→ **Document text**:
I had a free afternoon, so I decided to take a tour of the Hermann-Grima House. This house museum is located at 820 St. Louis Street. Less than a block from Bourbon Street, this stately mansion is surprisingly quiet and very well preserved. The tour lasted about an hour, and took us through many rooms of the house and the service wing (also known as a dependency).

Exterior of house, from hgghh.org.

The tour was well organized and set up in good way to convey almost 200 years of history without being overwhelming or confusing. We started outside to discuss the architectural style of the building. The Hermann-Grima house is especially important because it is one of very few Federal style houses in New Orleans, owing to the fact that the Federal style was developed by the newly independent United States in 1780s. At the height of this style, New Orleans was still a Spanish colony so our architecture from this period is Spanish Colonial or Creole style. So why is the Hermann-Grima House Federal style?  It was designed by a Virginian architect – William Brand – who would have been familiar with the Federal style. The key features of this style include exposed brick, an elaborate door with a fan-shaped transom, and a very flat front façade. Typically there is not much in the way of balconies or galleries on Federal style houses, but this house has a second story balcony which blends in with other buildings in this neighborhood.

Once inside, we started in the parlor and learned about the original family that owned the house. Samuel Hermann emigrated from Germany to Louisiana just after the Louisiana Purchase, settling in an area called the German Coast. He was involved in the cotton trade and moved to New Orleans about a decade later. His family prospered and he had this house built for them in 1831.

My favorite thing about the parlor is the frieze over the door. It looks like marble, but it is actually wood painted to look like marble. As the city is built on the Mississippi River Delta, our land is made up of silt. We do not have any stone to speak of, so we have to fake it. (Keep an eye out for buildings that have a feature called “graniteing”. They are constructed out of bricks and plaster, and then painted to look like granite!)

Wooden frieze painted to look like marble.

→ **Data extract**:
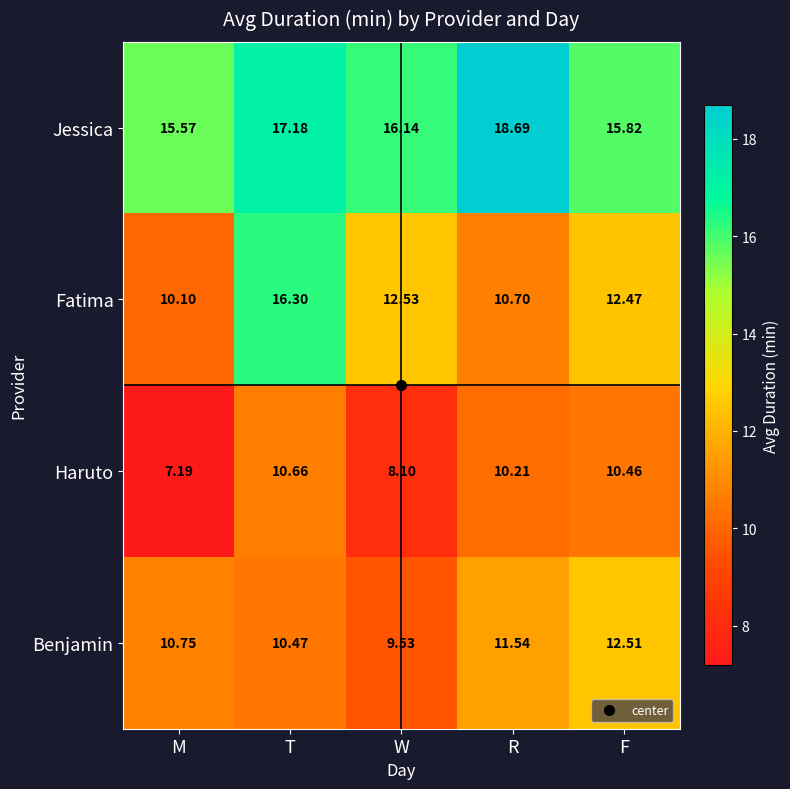

At which label does Haruto first exceed 10?

T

→ **What to work on**:
a) Summarize the Hermann-Grima House text in two sentences.
b) Translate this sentence from the Hermann-Grima House text into Spanish: "It looks like marble, but it is actually wood painted to look like marble."
c) Quote everything in the Hermann-Grima House text from "My favorite thing" down to "frieze painted to look like marble.".
Work only from the Hermann-Grima House text.

→ **Solutions**:
a) The writer took an hour-long tour of the Hermann-Grima House, a well-preserved mansion at 820 St. Louis Street that is one of very few Federal style houses in New Orleans because it was designed by Virginian architect William Brand. Inside, the tour covered Samuel Hermann, a German immigrant in the cotton trade who had the house built for his family in 1831, and the parlor's wooden frieze painted to look like marble, since the city has no stone of its own.

b) Parece mármol, pero en realidad es madera pintada para parecer mármol.

c)
My favorite thing about the parlor is the frieze over the door. It looks like marble, but it is actually wood painted to look like marble. As the city is built on the Mississippi River Delta, our land is made up of silt. We do not have any stone to speak of, so we have to fake it. (Keep an eye out for buildings that have a feature called “graniteing”. They are constructed out of bricks and plaster, and then painted to look like granite!)

Wooden frieze painted to look like marble.